Work order: Copy out, from the data below, each line in which the word "models" occurs.

Data supplied:
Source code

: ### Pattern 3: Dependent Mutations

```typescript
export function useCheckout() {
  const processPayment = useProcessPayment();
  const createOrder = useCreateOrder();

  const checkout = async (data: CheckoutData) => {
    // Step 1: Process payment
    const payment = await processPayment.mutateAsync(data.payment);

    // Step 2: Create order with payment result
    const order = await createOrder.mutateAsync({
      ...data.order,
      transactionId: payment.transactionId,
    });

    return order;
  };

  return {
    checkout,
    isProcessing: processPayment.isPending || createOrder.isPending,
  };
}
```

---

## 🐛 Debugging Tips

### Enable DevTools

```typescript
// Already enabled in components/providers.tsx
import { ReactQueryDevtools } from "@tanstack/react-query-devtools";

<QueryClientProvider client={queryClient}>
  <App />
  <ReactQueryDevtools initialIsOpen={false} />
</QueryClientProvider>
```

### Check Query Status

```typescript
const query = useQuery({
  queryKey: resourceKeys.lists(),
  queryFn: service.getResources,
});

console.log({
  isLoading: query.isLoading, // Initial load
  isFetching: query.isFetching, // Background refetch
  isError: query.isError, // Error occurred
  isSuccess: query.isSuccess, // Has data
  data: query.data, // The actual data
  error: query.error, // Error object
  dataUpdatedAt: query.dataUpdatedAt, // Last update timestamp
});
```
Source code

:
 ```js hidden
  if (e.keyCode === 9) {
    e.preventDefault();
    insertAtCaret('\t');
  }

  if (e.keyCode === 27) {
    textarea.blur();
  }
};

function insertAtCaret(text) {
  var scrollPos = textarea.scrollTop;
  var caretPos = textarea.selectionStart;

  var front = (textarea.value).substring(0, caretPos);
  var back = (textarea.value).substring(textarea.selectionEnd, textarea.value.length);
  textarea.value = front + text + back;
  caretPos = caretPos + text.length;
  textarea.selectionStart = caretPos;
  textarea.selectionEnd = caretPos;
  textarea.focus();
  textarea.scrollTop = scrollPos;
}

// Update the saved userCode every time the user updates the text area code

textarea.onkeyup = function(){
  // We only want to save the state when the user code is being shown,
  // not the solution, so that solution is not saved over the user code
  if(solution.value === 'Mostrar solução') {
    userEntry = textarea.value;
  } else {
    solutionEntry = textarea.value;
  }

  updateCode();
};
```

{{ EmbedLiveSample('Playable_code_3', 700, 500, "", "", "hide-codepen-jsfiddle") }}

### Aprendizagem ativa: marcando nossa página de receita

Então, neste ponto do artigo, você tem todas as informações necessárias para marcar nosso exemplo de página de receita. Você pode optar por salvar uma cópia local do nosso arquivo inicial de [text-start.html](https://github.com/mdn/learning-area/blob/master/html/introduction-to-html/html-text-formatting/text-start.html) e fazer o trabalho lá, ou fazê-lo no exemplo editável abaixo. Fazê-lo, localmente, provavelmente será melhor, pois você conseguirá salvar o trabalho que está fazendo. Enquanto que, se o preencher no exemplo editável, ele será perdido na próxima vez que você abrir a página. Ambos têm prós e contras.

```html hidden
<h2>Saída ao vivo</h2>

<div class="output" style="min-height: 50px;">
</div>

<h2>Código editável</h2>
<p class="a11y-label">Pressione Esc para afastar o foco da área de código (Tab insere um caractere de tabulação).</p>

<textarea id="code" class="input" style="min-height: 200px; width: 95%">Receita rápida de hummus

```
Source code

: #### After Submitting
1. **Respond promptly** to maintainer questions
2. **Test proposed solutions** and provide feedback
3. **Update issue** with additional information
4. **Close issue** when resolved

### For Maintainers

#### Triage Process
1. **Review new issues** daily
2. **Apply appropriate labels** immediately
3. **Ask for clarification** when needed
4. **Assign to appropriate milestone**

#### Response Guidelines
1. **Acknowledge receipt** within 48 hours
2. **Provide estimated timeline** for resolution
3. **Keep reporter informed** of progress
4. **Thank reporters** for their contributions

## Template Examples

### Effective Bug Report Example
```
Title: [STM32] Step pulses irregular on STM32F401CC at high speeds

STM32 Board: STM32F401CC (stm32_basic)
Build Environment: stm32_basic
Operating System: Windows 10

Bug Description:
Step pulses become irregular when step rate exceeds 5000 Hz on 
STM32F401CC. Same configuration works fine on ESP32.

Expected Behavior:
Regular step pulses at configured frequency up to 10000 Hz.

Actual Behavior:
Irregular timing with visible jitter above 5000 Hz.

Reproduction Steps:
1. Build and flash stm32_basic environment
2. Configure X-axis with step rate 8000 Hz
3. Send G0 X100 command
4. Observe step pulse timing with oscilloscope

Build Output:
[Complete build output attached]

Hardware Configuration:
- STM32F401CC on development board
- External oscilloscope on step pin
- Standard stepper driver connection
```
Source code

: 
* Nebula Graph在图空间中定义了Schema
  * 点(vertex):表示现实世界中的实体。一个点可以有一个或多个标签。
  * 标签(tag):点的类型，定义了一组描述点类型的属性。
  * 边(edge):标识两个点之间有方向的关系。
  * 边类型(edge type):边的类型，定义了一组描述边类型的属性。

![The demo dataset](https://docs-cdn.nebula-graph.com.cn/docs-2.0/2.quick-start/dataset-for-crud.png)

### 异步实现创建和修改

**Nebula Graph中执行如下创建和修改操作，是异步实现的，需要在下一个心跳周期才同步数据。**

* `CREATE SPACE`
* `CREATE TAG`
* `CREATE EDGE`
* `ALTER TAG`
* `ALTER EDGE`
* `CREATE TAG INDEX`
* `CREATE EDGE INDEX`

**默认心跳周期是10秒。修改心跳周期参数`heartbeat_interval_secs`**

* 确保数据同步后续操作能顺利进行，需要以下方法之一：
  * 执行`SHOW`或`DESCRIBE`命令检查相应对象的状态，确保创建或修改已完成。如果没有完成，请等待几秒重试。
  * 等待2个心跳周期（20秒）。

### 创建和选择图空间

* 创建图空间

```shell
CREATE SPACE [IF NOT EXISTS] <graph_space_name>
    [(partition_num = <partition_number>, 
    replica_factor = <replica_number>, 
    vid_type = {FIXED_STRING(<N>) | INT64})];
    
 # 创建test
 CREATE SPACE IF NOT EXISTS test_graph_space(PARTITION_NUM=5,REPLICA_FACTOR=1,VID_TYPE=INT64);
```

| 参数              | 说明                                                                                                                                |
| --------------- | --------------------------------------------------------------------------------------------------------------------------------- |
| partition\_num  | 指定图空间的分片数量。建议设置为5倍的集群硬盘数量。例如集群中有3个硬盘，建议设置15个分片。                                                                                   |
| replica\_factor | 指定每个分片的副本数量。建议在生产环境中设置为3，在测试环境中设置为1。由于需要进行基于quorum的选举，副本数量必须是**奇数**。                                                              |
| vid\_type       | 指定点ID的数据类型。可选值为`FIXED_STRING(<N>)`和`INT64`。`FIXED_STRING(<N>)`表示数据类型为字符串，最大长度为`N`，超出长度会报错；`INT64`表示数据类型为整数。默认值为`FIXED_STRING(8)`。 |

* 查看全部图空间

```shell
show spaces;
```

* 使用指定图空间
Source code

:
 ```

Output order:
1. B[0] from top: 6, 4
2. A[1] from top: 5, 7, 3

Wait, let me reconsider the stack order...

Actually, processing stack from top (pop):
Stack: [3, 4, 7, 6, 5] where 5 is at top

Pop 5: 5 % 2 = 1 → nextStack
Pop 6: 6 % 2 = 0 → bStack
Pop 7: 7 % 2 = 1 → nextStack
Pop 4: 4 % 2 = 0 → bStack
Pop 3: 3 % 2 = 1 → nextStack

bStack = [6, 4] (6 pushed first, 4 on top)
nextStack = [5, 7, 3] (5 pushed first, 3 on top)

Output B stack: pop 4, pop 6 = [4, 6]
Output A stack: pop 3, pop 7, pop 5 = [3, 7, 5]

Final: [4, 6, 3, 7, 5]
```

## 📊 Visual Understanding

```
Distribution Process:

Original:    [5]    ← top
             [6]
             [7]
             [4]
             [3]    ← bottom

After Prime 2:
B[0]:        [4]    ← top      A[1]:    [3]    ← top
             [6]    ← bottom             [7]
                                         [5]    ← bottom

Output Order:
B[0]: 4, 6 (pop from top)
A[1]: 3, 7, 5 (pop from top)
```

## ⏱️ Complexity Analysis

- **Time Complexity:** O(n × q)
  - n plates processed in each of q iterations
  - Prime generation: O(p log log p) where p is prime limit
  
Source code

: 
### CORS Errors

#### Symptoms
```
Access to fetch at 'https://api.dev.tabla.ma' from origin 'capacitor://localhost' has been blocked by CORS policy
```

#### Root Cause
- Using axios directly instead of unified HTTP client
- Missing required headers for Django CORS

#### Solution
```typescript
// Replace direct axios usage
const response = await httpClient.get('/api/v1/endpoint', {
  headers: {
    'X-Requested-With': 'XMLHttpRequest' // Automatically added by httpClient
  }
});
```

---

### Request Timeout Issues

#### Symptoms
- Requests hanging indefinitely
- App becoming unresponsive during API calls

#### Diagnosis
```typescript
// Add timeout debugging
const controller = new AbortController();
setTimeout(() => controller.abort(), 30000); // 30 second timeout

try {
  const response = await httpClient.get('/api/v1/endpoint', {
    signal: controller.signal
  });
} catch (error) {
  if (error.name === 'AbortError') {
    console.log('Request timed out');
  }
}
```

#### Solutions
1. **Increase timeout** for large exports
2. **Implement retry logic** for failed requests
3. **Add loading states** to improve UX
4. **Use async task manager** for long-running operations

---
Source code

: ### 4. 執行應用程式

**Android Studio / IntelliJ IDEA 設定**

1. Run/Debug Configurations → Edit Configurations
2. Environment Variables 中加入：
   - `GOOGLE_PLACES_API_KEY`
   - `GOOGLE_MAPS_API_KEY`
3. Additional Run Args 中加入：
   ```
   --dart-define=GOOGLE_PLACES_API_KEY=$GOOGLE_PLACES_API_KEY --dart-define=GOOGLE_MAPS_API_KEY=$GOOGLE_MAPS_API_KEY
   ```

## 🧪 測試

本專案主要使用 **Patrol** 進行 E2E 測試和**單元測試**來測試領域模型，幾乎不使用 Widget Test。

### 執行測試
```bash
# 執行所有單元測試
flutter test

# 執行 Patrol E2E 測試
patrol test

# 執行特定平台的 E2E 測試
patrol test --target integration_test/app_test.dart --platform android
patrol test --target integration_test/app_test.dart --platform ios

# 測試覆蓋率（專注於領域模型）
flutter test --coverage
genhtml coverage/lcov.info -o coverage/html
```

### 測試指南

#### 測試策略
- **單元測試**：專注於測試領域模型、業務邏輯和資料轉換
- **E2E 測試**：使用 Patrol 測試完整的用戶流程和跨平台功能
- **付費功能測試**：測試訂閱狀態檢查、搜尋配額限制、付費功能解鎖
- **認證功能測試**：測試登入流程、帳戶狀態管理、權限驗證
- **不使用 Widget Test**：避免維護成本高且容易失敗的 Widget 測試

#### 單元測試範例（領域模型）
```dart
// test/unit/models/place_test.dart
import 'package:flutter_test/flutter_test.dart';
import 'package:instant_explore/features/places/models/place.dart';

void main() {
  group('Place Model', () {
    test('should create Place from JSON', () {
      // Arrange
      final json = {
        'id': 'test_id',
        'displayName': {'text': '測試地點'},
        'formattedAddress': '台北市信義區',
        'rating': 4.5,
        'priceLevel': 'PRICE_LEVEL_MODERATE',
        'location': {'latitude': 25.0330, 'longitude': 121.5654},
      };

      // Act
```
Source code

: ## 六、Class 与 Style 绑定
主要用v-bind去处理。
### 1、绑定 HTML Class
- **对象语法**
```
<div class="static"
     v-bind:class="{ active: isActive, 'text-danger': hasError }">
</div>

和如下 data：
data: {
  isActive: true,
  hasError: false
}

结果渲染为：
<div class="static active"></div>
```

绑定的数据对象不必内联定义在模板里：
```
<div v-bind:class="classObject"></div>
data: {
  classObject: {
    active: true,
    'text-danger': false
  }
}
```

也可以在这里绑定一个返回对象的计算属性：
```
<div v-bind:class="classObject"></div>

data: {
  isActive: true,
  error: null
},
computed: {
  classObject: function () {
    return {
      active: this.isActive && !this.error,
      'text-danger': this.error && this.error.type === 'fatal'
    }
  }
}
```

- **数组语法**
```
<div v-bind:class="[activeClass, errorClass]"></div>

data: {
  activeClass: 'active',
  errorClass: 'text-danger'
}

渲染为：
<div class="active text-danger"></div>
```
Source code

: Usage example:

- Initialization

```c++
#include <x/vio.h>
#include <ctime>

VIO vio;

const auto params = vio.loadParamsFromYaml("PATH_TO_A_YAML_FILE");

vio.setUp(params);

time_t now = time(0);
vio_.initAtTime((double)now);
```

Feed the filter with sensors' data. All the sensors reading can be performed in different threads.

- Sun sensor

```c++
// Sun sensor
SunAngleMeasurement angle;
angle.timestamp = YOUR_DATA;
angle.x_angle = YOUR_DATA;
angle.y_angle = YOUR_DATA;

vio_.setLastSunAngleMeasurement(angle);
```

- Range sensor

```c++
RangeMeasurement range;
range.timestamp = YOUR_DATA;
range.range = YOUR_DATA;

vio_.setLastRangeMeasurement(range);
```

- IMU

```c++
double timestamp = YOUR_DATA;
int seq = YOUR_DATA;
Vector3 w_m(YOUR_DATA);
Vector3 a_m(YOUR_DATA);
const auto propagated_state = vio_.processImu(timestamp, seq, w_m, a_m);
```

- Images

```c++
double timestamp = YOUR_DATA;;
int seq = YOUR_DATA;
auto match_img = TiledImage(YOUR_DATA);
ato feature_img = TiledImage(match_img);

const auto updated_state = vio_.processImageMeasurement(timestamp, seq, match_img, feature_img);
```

Written answer:
// test/unit/models/place_test.dart
import 'package:instant_explore/features/places/models/place.dart';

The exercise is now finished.